The recently announced multi-million-pound Inverness city-region deal is proof that all that “glisters isn’t gold”, it has been claimed.
The deal pledges to inject £315 million into the region’s economy over the next ten years, but the wide-ranging scheme attracted criticism for failing to support the rural west Highlands when it came under discussion at a recent meeting of full Highland Council last Thursday.
At the meeting it emerged that plans for a new airport in Skye were left out of the deal, in favour of another major roads project in Inverness.
As part of the funding package, the Scottish Government will commit up to £135 million; The United Kingdom Government £53 million and the Highland Council and regional partners up to £127 million towards a number of different schemes.

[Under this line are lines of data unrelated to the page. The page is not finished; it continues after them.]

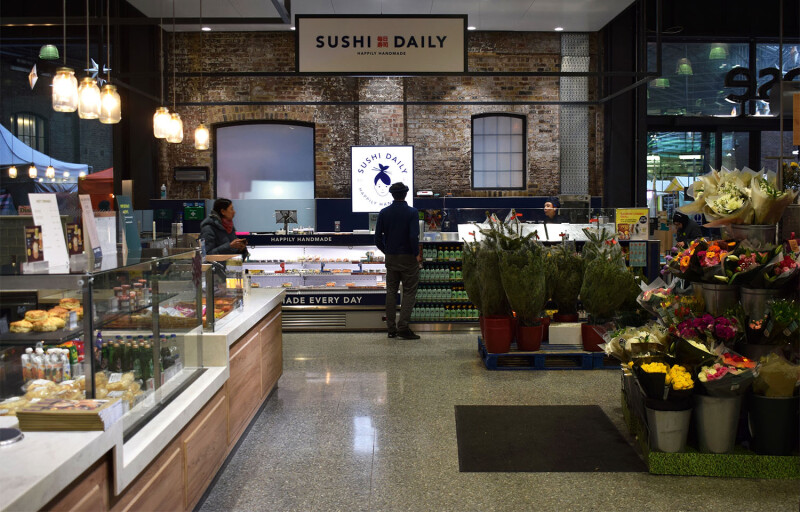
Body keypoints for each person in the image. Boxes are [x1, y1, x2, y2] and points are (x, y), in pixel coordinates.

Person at [375, 182, 421, 340]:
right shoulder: (412, 212)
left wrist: (386, 251)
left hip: (391, 258)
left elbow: (377, 238)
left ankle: (391, 329)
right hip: (408, 257)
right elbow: (413, 236)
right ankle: (403, 327)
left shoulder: (384, 212)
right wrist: (416, 254)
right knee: (408, 292)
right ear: (406, 194)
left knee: (391, 292)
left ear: (392, 194)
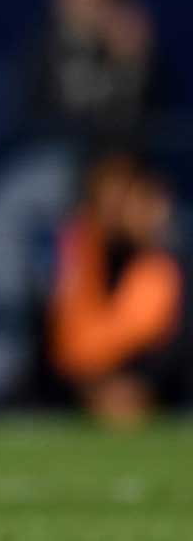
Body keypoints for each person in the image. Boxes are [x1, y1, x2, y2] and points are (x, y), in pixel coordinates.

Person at [44, 150, 185, 422]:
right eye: (104, 193)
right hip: (78, 397)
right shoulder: (80, 251)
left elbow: (168, 346)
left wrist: (142, 387)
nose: (114, 205)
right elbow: (66, 342)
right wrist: (94, 390)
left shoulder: (164, 264)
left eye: (124, 192)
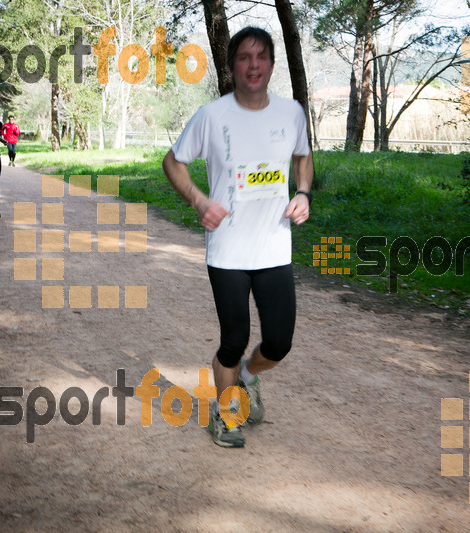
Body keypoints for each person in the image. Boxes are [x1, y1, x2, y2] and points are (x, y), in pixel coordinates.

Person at [162, 27, 313, 448]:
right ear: (231, 67)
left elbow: (303, 156)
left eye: (261, 57)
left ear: (271, 65)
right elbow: (172, 162)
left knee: (279, 342)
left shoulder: (291, 113)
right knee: (234, 340)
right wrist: (198, 200)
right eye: (244, 57)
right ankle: (225, 414)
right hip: (228, 249)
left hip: (273, 246)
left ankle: (247, 378)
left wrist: (302, 191)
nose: (253, 65)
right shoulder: (213, 116)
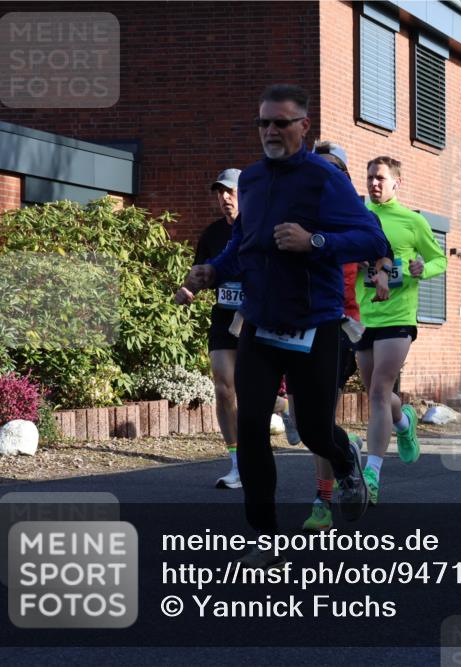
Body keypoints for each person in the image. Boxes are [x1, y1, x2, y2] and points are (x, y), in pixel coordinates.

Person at [178, 84, 391, 565]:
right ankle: (263, 533)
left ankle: (343, 458)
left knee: (314, 430)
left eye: (281, 122)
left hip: (313, 326)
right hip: (259, 323)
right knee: (252, 426)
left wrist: (314, 241)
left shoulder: (324, 180)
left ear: (303, 126)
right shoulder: (250, 181)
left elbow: (370, 236)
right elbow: (244, 243)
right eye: (263, 123)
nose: (271, 131)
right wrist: (216, 269)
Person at [355, 155, 447, 505]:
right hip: (364, 317)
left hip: (398, 317)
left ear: (397, 183)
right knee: (375, 394)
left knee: (379, 390)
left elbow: (438, 259)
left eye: (380, 178)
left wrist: (423, 267)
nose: (374, 183)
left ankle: (372, 472)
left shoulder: (412, 222)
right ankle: (405, 420)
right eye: (370, 178)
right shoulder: (359, 219)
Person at [301, 140, 369, 532]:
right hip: (298, 326)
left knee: (319, 419)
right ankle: (346, 451)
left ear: (342, 175)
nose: (322, 173)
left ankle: (323, 500)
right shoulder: (298, 213)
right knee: (302, 424)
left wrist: (380, 272)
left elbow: (380, 250)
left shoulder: (353, 215)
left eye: (332, 168)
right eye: (317, 166)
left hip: (341, 327)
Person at [178, 168, 244, 489]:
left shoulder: (258, 230)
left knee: (254, 390)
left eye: (230, 192)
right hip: (223, 318)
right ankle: (236, 463)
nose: (224, 198)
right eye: (220, 193)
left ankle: (285, 409)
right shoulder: (212, 234)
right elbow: (201, 273)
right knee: (223, 386)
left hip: (256, 318)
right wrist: (188, 289)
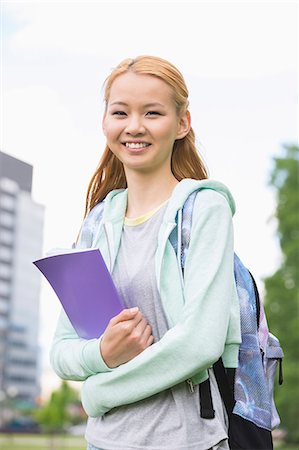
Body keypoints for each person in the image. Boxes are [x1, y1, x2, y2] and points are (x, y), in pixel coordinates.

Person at [50, 55, 241, 450]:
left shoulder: (205, 209)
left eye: (152, 113)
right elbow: (61, 351)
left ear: (182, 123)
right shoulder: (97, 224)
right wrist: (103, 352)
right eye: (120, 112)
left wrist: (98, 393)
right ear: (105, 121)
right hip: (102, 442)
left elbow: (200, 345)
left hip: (188, 441)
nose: (134, 126)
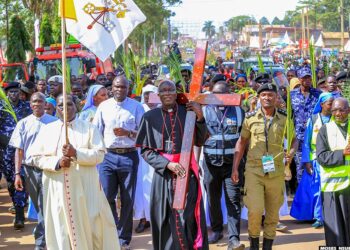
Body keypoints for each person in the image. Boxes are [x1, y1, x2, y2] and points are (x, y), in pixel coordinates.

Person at [29, 94, 120, 249]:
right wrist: (56, 162)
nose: (65, 109)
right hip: (57, 188)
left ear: (76, 106)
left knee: (91, 226)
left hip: (85, 189)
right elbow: (34, 157)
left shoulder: (89, 128)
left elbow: (99, 155)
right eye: (61, 105)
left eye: (69, 104)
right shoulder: (47, 130)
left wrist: (76, 154)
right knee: (61, 227)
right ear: (55, 108)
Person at [136, 80, 209, 250]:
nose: (167, 93)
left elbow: (200, 140)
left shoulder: (188, 113)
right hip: (163, 176)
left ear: (177, 93)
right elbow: (146, 151)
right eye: (163, 90)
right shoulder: (149, 117)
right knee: (164, 218)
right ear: (158, 95)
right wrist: (168, 165)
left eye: (171, 90)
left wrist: (200, 118)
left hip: (186, 173)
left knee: (187, 216)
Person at [231, 83, 297, 250]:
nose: (267, 98)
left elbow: (294, 139)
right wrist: (235, 168)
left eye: (271, 95)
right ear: (259, 98)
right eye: (264, 95)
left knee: (273, 214)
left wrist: (292, 151)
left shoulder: (284, 117)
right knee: (255, 209)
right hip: (254, 171)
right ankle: (254, 244)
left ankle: (267, 245)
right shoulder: (250, 118)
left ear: (276, 98)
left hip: (276, 172)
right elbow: (242, 142)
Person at [93, 75, 144, 249]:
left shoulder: (136, 107)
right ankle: (112, 231)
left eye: (123, 87)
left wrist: (128, 133)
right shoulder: (103, 107)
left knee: (127, 199)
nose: (119, 90)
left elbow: (143, 135)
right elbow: (96, 132)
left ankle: (124, 239)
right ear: (111, 88)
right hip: (108, 157)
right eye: (116, 87)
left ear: (128, 89)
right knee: (107, 196)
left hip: (129, 156)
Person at [9, 92, 58, 249]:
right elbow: (19, 151)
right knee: (38, 206)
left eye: (40, 101)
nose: (37, 104)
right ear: (30, 105)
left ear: (46, 104)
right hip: (30, 170)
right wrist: (17, 174)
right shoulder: (23, 123)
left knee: (45, 205)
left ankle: (41, 241)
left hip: (49, 169)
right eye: (34, 101)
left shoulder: (55, 122)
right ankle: (46, 236)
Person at [202, 81, 245, 250]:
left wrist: (240, 164)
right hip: (210, 164)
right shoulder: (204, 112)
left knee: (233, 200)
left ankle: (233, 238)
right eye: (216, 94)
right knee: (213, 199)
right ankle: (217, 229)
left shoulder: (239, 112)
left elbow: (244, 140)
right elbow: (198, 138)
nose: (219, 98)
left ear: (229, 94)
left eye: (223, 94)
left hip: (232, 165)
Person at [290, 93, 334, 228]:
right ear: (321, 104)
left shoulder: (336, 119)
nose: (332, 106)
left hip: (333, 159)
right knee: (315, 189)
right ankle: (318, 217)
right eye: (329, 103)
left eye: (333, 102)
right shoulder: (313, 120)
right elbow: (307, 143)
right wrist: (307, 161)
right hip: (316, 159)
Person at [316, 97, 350, 246]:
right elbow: (321, 157)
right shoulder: (325, 130)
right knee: (336, 230)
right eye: (334, 110)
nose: (338, 113)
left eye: (341, 109)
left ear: (348, 110)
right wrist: (342, 153)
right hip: (333, 188)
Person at [0, 81, 32, 229]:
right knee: (11, 182)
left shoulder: (26, 107)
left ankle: (20, 217)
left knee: (20, 179)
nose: (13, 94)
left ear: (20, 93)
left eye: (16, 92)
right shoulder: (2, 108)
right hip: (5, 152)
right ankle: (15, 204)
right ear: (7, 93)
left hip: (21, 151)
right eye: (11, 92)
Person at [134, 84, 158, 234]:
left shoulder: (162, 110)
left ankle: (156, 217)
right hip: (141, 154)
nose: (149, 97)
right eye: (147, 94)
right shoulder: (139, 108)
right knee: (141, 186)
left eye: (152, 93)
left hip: (158, 154)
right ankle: (144, 218)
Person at [291, 67, 321, 183]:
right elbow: (289, 116)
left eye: (309, 77)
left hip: (315, 136)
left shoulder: (318, 94)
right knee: (300, 167)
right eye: (304, 78)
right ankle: (302, 195)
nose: (307, 80)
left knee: (315, 165)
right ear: (299, 79)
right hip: (298, 138)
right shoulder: (292, 95)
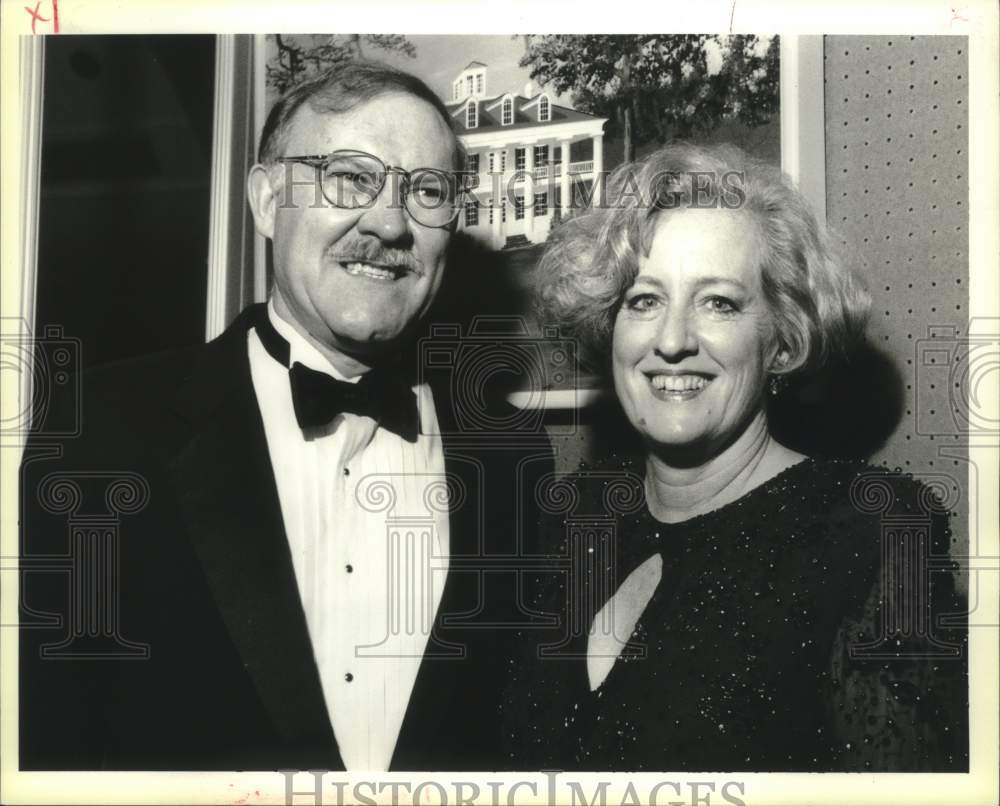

But, some councillors have questioned if the deal will bring benefit to areas outside the immediate vicinity of Inverness.
Lochaber councillor Andrew Baxter worried there would be little for those on the west coast to be enthused about.
He said: “It doesn’t look so fantastic when you get more than 30 miles away from Inverness.
“Digital connectivity is important, but it isn’t the only thing we want to see in our rural areas. I’m beginning to think that all that glisters is not gold.”
The deal pledges an ambition to make the Highlands the ‘most digitally connected rural region in Europe’, and there are promises to expand superfast broadband and 4G mobile phone coverage throughout the area.
Campaigners hoping to see the return of regular flight services to and from Skye were left disappointed by the terms of the Inverness City-Region deal.
Sabhal Mòr Ostaig principal Boyd Robertson, a director of campaign group FlySkye and the Sleat Transport Forum, believed it would now take a major regional initiative to improve the entire transport infrastructure on the west coast.
He said: “Investment is urgently needed in roads such as the A890 Auchtertyre-Achnasheen route and the A82 arterial route to Glasgow and in rail and ferry infrastructure and services as well as in air services.
“What is needed now is a major initiative for rural areas of Scotland that will enable communities such as here in Skye to influence public policy and to secure transport facilities and services fit for the 21st century.”
Stuart Black, the council’s director of development and infrastructure, said the Skye airport plan could not demonstrate wider benefits beyond Skye.
Council leader Margaret Davidson has encouraged rural parts of the Highlands to make their voice heard, and to grasp the opportunities the deal could offer.
She said: “This is about business confidence. In a country where we are not sure if we are in or out of Europe in six weeks’ time, we at least have the certainty of investment in the Highland region for the next ten years.”